*** Opening Dataset entries ***

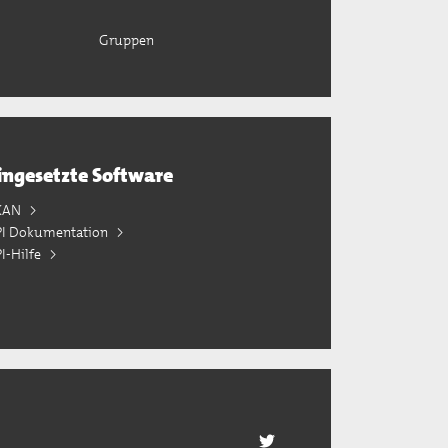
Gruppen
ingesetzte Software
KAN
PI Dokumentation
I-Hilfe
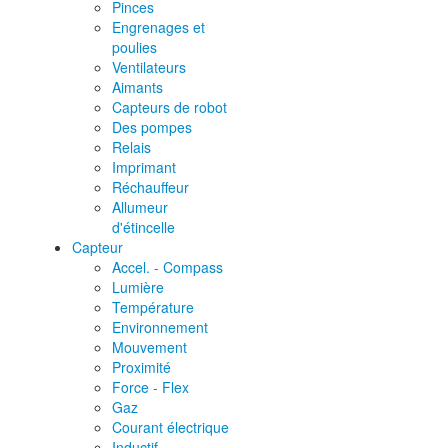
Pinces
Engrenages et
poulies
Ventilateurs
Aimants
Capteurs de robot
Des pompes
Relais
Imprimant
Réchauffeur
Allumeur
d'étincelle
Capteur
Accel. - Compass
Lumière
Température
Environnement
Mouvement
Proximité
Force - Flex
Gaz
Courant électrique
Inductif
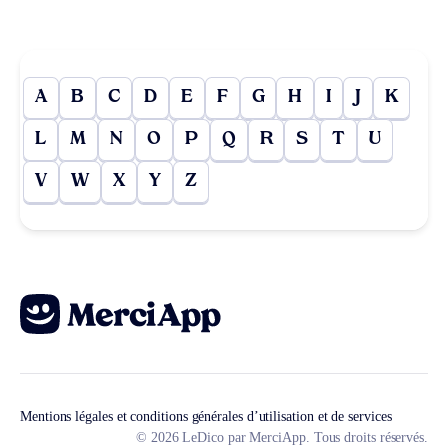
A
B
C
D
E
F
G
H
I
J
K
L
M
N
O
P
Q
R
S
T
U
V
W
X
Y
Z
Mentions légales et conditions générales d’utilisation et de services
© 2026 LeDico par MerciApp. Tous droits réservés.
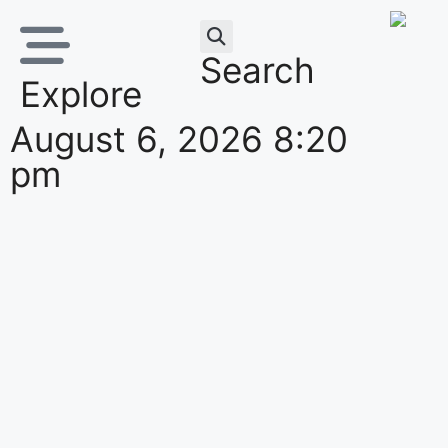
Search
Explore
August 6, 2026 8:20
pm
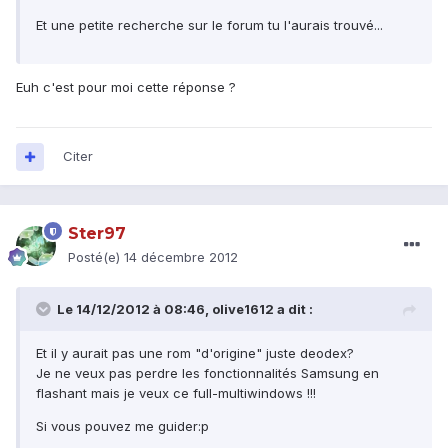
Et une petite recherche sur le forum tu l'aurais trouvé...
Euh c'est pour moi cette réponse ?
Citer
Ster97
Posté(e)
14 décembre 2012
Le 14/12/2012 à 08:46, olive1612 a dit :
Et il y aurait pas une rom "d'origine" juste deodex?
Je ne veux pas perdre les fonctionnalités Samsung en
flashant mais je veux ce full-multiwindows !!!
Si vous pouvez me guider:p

*** Closing Dataset entries ***
*** Opening Dataset entries ***

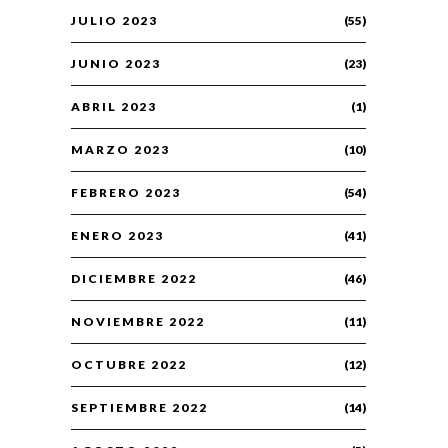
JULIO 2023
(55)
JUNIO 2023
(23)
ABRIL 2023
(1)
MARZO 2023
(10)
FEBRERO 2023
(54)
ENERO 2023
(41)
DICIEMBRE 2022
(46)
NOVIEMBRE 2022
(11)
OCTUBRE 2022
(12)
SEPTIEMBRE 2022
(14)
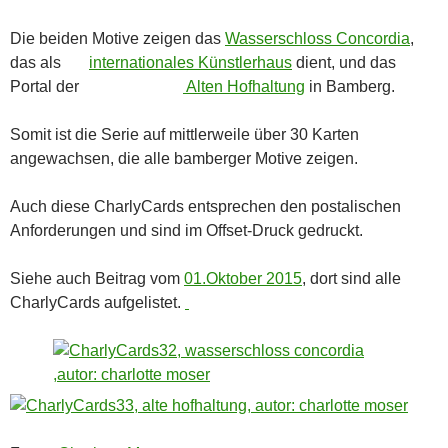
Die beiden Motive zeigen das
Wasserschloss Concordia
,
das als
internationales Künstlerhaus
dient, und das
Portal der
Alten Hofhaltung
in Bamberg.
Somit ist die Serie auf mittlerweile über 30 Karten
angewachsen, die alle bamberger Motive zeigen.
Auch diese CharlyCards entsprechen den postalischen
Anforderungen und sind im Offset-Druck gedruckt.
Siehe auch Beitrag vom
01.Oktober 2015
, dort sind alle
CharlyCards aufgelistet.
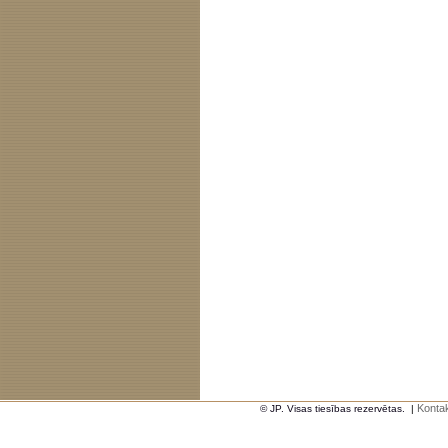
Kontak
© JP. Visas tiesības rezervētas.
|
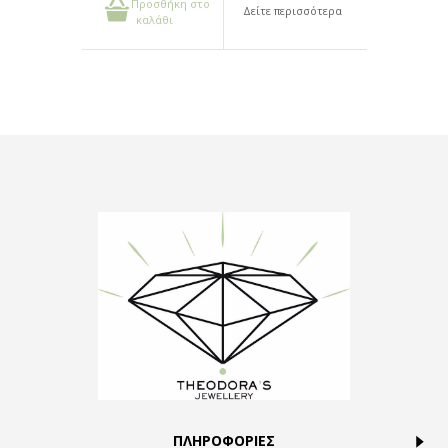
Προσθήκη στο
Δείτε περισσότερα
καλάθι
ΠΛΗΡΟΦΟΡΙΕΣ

*** Closing Dataset entries ***

Problem details: Tell how many lines in the entries above include the word "CharlyCards", and respond with the number alone.

Result of the exercise: 2